Teens are memtored 5:30-6:00, poets meet 6:00-6:30, dramatists (playwrights & screenwriters) 6:30-7:00 and fiction writers 7:00-9:00. The first Wednesdays of the month are always strictly for readings & critiques. The other meetings we have 10-minute presentations in each section on scheduled topics determined by the members in November of the previous year. Members can sign up to present or I prepare the short continuing ed programs. The Calendar of topics is posted on our website

After the peresentation people wishing to read 5-7 double-spaced pages of fiction or properly formatted scripts toss their names in for random drawing. (Anybody not getting a chance that week are first up the following week.) Each person gets a total of about 15 minutes for reading and feedback that moves around the table from the writer's left. As facilitator I keep the comments moving. Writers are cut off if they "defend" or feel the need to "explain" since that prevents others from commenting or eats into another reader's time. Everyone is free to ignore comments, but all are expected to be respectful. Critiquers also pass along notes for the writer to take home. We discourage people handing out copies of their reading to hold down individual expenses.

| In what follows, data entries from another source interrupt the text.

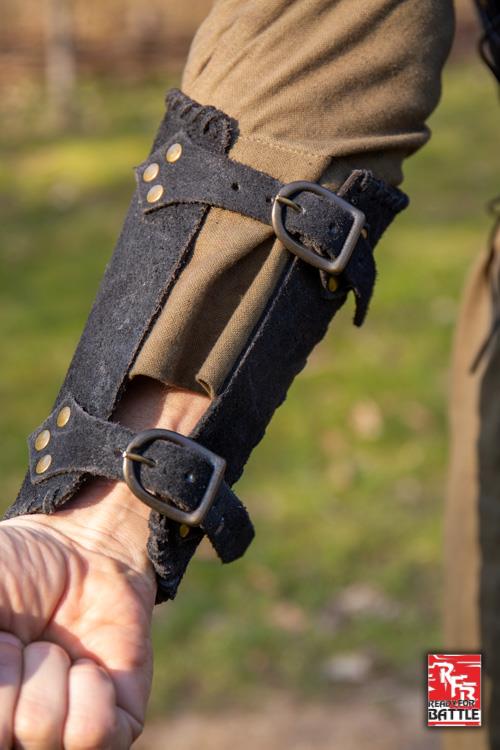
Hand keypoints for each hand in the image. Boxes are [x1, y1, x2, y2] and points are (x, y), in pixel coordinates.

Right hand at [0, 380, 209, 748]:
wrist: (91, 530)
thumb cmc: (18, 559)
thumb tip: (1, 681)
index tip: (6, 639)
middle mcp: (29, 715)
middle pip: (20, 730)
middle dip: (12, 680)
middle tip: (22, 642)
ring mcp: (71, 719)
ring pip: (53, 736)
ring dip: (47, 684)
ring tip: (54, 649)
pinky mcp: (118, 713)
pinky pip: (100, 736)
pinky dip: (90, 700)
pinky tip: (84, 665)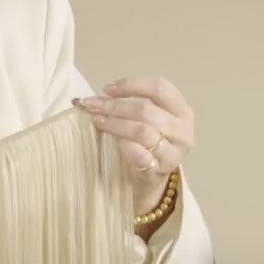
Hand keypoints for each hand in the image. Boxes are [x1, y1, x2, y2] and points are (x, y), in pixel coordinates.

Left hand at [72, 76, 194, 218]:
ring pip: (142, 131)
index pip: (159, 88)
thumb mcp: (145, 120)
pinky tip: (113, 141)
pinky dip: (125, 146)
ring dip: (115, 124)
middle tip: (92, 105)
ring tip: (97, 121)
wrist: (151, 179)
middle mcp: (183, 131)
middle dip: (115, 106)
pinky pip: (141, 155)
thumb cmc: (146, 143)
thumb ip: (124, 104)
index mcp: (182, 111)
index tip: (106, 89)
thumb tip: (80, 99)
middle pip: (146, 110)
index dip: (131, 85)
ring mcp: (174, 153)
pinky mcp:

We do not practice a lot of back-slapping nor do we allow hurtful commentaries. Each critiquer is expected to specifically laud the positives and provide constructive comments free of "I liked balh-blah" or "I just didn't like blah-blah." The "Why's" help people to grow. Everyone attends with the expectation of learning how to write better. Each piece of writing is considered hard work and worthy of our attention whether it is presented by a newbie or by a multi-published author.

Our group "Rules" are also posted on our website with a tad of sarcasm that most new people understand and appreciate.

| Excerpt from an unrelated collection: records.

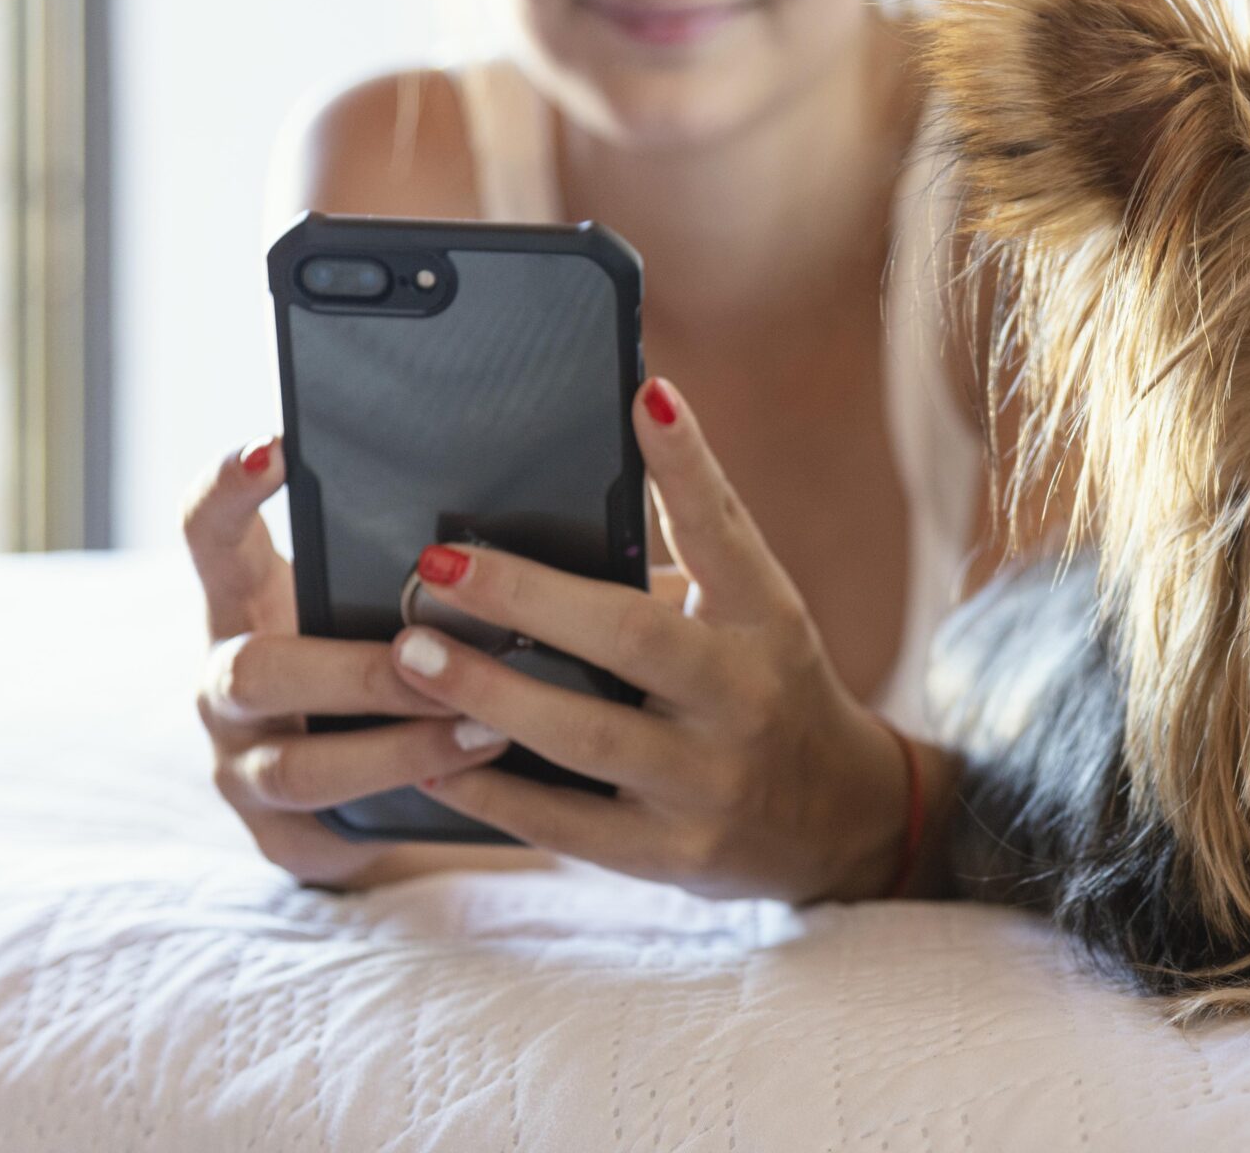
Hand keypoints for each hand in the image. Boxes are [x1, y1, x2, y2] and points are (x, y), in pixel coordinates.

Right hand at [182, 435, 515, 886]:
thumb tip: (532, 510)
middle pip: (252, 669)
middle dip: (350, 669)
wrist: (384, 794)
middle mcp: (226, 685)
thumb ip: (419, 567)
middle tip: (434, 655)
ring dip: (396, 747)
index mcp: (248, 605)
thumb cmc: (400, 667)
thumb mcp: (387, 608)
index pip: (209, 536)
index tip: (276, 447)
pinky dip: (407, 802)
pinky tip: (474, 785)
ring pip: (298, 766)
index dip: (228, 492)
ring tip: (486, 729)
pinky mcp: (282, 839)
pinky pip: (332, 829)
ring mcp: (243, 766)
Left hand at [382, 376, 917, 903]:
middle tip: (438, 563)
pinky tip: (428, 758)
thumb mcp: (754, 613)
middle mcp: (746, 697)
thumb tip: (578, 473)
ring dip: (487, 694)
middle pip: (633, 637)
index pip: (726, 531)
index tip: (645, 396)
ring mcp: (710, 782)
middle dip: (526, 598)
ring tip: (411, 654)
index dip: (688, 463)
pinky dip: (491, 792)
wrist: (838, 820)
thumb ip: (686, 555)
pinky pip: (567, 824)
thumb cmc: (766, 685)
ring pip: (587, 735)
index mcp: (766, 620)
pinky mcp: (672, 854)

We also have three social events (an April Shakespeare's Birthday party, a June picnic and the end of year Holiday Party) as well as host an october writing retreat from a Fri evening thru Sun afternoon that is an intense write-a-thon.

There is no charge and we decided several years ago to forego "bylaws" that would require us to register as a non-profit organization in the State of Nebraska. No one wanted the hassle. Our "Rules" have sufficed to provide structure without "Robert's Rules" intruding on our valuable critique time.

We have slowly grown over the years with a lot of great writing coming out of the group including several becoming published or produced.

Some of our members have developed Peer Partnerships for more in-depth critiquing and others have attended special interest critique groups outside NWW (romance, screenwriting, poetry) . . . but a core membership of 10 regular and devout writers attend week in-week out. We agree that it is a sort of addiction or "fix" of writers helping writers, meeting with people who understand.

We've had many people over the years attend two or three meetings and decide we are "too serious" for them. We've also had our share of "experts" who attempted domination, were challenged and decided to go elsewhere. Creatives are Creatives. Our system works and the proof is in the success of so many of our members, as well as the heart-felt comaradarie that keeps bringing back people once "life circumstances" straighten around. We meet at the same place, same time every week and all know where to find us.


Mary E. Trimble said...

Sally, your comments are so interesting. Wow, and I thought we were organized. Your group(s) sound wonderful. And serious, just like they should be. Thanks for your comments, Sally.